▶ _Text shown_:

Justin:  I have heard they are good house pets, but my hubby has a no pet in the house rule :-)

----------


## Justin Case

Birds of prey LOVE to eat rabbits too,,,      Just sayin .

----------


## smhg

> Birds of prey LOVE to eat rabbits too,,,      Just sayin .


Ha!  Yeah, I know.  That is the one thing I know could happen to him.  I've already told my kids that some birds like to eat bunnies.

----------


## nell67

> Ha!  Yeah, I know.  That is the one thing I know could happen to him.  I've already told my kids that some birds like to eat bunnies.


Cats and snakes would be others to look out for.otherwise,I don't think you have too much to be concerned with behind a 10ft concrete wall!

----------


## Rick

> Birds of prey LOVE to eat rabbits too,,,      Just sayin .


They like small dogs, too, apparently. Last Thursday my wife's Yokiepoo (8 lbs) was tearing down the sliding door trying to get in. When I opened the door there has a hawk sitting on the corner post of the fence. I called her a chickenshizz as she went tearing past me. She was a tad excited to say the least.

----------


## linkmissing

It will need shade, domestic bunnies do not tolerate direct sun well.
Oh! Electrical wires.  They love to chew electrical wires

----------


## your_comforting_company

A brushpile is a nice place for a bunny to call home. Our brushpile has a family of rabbits that like to nibble my peas in the garden. I don't mind sharing peas with them. I was thinking of inviting them over *for* supper...
a little use for the limbs in the yard, and good practice building a debris shelter for you. it's a win/win/win!
Good luck with the bunny!

----------

▶ _Dataset content_:
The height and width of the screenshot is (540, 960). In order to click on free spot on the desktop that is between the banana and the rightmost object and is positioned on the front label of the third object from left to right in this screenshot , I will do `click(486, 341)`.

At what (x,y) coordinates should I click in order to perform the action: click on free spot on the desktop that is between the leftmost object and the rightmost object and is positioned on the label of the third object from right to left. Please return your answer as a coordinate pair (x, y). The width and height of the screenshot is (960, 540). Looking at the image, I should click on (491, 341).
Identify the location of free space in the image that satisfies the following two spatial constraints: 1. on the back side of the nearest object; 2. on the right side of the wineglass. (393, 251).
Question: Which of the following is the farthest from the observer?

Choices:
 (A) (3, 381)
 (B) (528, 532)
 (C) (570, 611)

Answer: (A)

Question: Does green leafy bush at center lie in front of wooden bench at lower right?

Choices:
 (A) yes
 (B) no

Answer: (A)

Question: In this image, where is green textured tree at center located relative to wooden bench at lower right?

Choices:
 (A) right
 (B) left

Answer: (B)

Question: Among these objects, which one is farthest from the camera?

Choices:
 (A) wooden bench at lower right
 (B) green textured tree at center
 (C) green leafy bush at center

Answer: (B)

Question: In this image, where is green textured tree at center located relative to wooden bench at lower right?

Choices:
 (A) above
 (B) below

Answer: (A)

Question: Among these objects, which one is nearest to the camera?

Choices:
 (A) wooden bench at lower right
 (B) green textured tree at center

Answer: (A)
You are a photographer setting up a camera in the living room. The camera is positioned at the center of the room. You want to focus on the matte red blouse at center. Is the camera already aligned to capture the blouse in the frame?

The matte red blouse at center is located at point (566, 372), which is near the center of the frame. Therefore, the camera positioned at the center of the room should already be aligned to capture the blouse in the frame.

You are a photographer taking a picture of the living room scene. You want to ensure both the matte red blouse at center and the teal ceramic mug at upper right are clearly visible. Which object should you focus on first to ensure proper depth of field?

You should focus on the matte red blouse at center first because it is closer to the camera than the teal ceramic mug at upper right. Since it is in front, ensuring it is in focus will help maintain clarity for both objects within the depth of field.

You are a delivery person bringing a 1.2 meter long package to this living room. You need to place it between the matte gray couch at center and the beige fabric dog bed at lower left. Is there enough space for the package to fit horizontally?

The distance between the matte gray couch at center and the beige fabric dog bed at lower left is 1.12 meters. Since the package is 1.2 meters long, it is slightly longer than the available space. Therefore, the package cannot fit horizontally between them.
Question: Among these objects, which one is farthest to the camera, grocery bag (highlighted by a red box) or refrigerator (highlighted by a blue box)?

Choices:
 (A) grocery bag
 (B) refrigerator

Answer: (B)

▶ _What to produce_:
Answer these questions from the rabbit thread, one per line:
1. Besides birds, which two animals does nell67 name as threats to look out for?
2. How much does the Yokiepoo in Rick's post weigh?
3. According to linkmissing, what do bunnies love to chew?

▶ _Exercise solution_:
1. Cats and snakes
2. 8 lbs
3. Electrical wires